What they did at the weekend was spell-binding. Mozart wrote six string quartets in honour of his great mentor and chum, Joseph Haydn. Each is a masterpiece on which Mozart laboured and lavished genius and inspiration. Hobarth’s magical Mosaiques played them all in dust-free, high-fibre, low-calorie interpretations that raised issues for other such performers: how do you play warmly, with rich expressivity, a big sound and real dramatic power on gut strings and with almost no vibrato?
Nobody really knows but the group. But the clouds dispersed and the light streamed through textures, illuminating a very good, self-pilfering, multi-contrapuntal element from the finale of the Jupiter Symphony in the G major Quartet, a shockingly-prophetic glimpse of Mahler from the third movement of the E flat Quartet, and myriad revelations piling up by the page.

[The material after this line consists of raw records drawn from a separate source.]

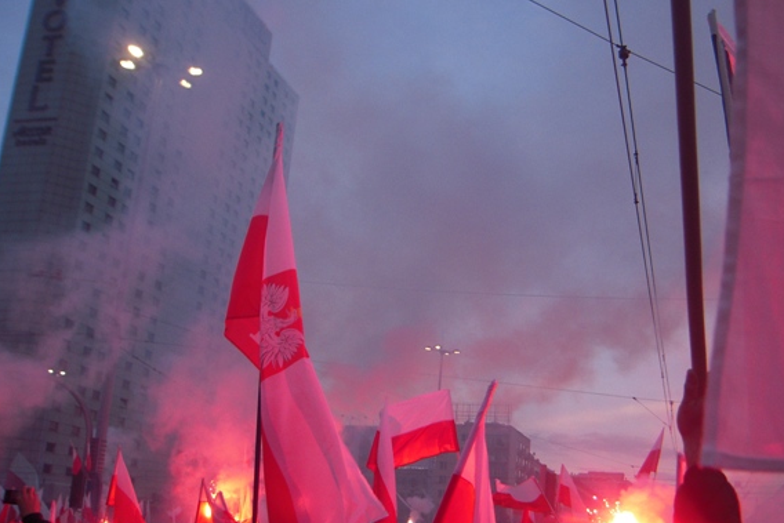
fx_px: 893
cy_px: 370
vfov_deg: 32.2
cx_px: 526
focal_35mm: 41
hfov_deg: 46.6
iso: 125
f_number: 2.7
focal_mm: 5
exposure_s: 1/250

But Wolfgang Amadeus didn’t have the weekend entirely to himself. In between two of Mozart’s quartets on Friday, old Joe Haydn stole onto the stage, bringing with him pianist Susan Tomes and a dazzling performance of Haydn’s E minor Piano Trio whose sparkling wit in the racing finale with its outrageously-comic conclusion suggested that Haydn, a master of humour, would have appreciated mightily the madcap antics of Tom and Jerry. And then on Saturday afternoon, Tomes had the stage to herself in a recital which explored a Haydn/Mozart connection, gave us a set of Haydn’s Variations and an achingly-beautiful Mozart Rondo.
Even on Saturday night, as the astonishing Mosaiques turned out effortlessly-brilliant accounts of Mozart’s E flat and B flat quartets, that Haydn man seemed to nudge his younger chum in the ribs, as though to say: “Shove over, Wolfie and cop this lot for originality,” while the group played Haydn’s G minor opus 20 Quartet with its wildly-inventive finale. A great weekend, though thinly-attended.